WiSPER Project Will Develop Secure RF Transmitter and Receiver Tech

The U.S. Defense Advanced Research Projects Agency (DARPA) has awarded contracts to CACI International and Perspecta Labs for the Wideband Secure and Protected Emitter and Receiver (WiSPER) project. WiSPER will develop secure radio frequency (RF) transmitter and receiver technologies to enable the next generation of secure military tactical radio systems.

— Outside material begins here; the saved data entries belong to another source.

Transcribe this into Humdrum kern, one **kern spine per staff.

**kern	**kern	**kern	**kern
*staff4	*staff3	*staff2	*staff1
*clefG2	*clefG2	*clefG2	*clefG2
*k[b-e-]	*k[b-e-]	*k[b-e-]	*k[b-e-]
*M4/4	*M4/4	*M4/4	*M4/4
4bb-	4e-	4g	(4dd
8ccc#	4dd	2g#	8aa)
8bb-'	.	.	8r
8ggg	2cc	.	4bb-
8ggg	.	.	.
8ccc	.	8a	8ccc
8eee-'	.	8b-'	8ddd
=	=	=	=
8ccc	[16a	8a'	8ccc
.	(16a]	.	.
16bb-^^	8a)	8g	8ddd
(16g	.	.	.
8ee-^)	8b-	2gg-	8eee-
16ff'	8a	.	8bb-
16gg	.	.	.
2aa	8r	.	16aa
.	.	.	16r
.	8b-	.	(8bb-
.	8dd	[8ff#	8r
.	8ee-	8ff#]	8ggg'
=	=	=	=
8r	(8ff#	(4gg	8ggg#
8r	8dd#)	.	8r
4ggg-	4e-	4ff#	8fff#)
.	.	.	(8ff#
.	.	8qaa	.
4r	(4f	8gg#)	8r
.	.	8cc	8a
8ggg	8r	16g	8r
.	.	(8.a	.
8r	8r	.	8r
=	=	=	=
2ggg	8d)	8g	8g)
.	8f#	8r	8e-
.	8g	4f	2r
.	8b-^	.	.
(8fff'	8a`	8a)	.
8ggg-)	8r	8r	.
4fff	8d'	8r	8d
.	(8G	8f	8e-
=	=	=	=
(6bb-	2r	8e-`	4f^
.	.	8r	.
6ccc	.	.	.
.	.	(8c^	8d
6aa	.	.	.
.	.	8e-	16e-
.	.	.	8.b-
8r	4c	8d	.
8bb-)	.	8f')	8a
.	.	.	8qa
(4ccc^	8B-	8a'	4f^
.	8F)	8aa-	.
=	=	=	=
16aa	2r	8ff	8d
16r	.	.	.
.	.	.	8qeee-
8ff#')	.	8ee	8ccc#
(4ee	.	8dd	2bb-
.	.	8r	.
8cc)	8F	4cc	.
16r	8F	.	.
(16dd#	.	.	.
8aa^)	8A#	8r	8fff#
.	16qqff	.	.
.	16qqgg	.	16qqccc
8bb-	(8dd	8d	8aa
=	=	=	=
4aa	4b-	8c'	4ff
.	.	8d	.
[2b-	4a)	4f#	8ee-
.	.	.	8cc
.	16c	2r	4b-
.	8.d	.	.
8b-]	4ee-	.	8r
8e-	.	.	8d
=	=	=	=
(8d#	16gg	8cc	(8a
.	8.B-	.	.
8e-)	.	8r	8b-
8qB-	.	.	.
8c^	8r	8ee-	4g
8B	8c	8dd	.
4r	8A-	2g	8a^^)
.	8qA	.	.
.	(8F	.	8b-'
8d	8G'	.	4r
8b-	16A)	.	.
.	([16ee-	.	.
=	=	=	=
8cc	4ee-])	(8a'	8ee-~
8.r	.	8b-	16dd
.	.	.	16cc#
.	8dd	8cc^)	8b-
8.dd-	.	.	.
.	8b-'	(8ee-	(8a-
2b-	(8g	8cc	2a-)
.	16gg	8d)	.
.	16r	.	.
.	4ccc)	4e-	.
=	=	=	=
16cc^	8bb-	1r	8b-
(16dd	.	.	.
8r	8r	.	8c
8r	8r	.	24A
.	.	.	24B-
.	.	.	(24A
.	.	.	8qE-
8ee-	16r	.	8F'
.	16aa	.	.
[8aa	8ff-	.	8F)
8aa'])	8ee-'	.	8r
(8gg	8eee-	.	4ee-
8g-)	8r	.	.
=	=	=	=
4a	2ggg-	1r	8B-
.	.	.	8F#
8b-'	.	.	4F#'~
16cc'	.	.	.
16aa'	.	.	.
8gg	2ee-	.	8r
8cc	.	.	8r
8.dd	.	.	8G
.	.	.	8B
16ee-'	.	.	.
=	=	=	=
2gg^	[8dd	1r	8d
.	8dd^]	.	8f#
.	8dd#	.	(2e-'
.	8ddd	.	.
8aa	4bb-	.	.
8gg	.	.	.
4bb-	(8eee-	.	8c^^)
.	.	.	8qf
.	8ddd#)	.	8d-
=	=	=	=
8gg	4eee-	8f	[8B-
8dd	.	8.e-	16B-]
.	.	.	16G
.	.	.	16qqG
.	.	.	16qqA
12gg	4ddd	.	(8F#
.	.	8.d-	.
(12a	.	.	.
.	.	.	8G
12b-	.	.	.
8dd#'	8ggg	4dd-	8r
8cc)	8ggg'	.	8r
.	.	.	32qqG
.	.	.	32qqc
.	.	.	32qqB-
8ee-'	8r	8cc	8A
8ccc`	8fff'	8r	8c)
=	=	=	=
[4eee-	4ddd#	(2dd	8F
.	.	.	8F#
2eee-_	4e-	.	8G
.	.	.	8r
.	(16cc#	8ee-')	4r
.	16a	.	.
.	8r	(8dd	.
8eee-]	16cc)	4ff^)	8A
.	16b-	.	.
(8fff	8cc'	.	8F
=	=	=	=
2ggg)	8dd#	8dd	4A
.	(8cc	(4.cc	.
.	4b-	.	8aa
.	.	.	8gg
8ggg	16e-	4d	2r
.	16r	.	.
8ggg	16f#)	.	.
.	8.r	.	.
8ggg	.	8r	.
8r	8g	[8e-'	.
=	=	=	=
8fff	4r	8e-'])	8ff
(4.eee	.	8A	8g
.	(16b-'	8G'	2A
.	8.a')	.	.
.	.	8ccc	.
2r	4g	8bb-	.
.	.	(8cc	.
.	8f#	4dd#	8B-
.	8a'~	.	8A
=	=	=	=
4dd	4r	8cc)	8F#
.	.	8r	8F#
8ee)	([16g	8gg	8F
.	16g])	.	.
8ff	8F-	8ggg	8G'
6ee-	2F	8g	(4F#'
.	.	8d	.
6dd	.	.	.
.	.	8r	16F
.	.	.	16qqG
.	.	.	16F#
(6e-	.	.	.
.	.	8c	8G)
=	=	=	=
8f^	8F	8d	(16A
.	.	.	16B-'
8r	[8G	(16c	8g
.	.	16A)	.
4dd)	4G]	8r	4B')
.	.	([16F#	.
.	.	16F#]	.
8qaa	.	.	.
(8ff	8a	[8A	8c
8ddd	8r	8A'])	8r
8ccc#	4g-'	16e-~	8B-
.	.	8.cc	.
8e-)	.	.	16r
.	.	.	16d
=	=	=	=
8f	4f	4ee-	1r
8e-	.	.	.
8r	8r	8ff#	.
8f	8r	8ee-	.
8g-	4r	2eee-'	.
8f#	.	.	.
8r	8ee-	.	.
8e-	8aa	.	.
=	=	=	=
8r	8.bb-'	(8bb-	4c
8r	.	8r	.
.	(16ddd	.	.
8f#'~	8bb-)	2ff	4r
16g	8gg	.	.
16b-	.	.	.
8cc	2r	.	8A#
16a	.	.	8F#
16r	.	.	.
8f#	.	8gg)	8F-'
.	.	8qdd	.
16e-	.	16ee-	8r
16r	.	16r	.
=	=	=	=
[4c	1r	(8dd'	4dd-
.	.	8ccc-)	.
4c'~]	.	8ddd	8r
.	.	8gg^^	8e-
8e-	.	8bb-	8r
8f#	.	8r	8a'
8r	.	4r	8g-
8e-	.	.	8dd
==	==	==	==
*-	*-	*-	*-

Current radio security uses spread-spectrum techniques where transmitted content is spread out over time and operating frequency in attempts to reduce transmitted power density and operate below the adversary’s receiver detection limit. These techniques, however, lack sufficient complexity to evade detection by modern signals intelligence (SIGINT) receivers or interception by compromised devices, leaving them vulnerable to hypersensitive and collaborative receivers. These receivers override spread-spectrum transmissions  by reducing uncorrelated noise or by using multi-receiver networks that coherently recombine power to detect the transmitter.

The military has attempted to overcome these detection problems by using chaotic waveforms that reduce cyclic features – but these only provide marginal reduction of detectability. Directional beams and reconstruction of coherent scattered signals have also been used, but are impractical for today’s tactical radios.

Thus, the WiSPER program seeks to develop disruptive wireless air interface transceiver technology to enable and sustain secure high-bandwidth RF communication links. The WiSPER wideband adaptive air interface would also mitigate impairment from dynamic harsh and contested environments to maintain a stable communication link.

The two initial contracts are for the project’s  18-month first phase, which involves carrying the WiSPER system architecture through a conceptual design supported by modeling and simulation, ending in a benchtop implementation and lab test. Overall, WiSPER will be a four-year, three-phase program with the 18-month second phase focusing on design improvement and ending in a transportable implementation and field test; and a year-long third phase to further optimize the air interface to demonstrate adaptation to weather and other impairments in a portable prototype implementation.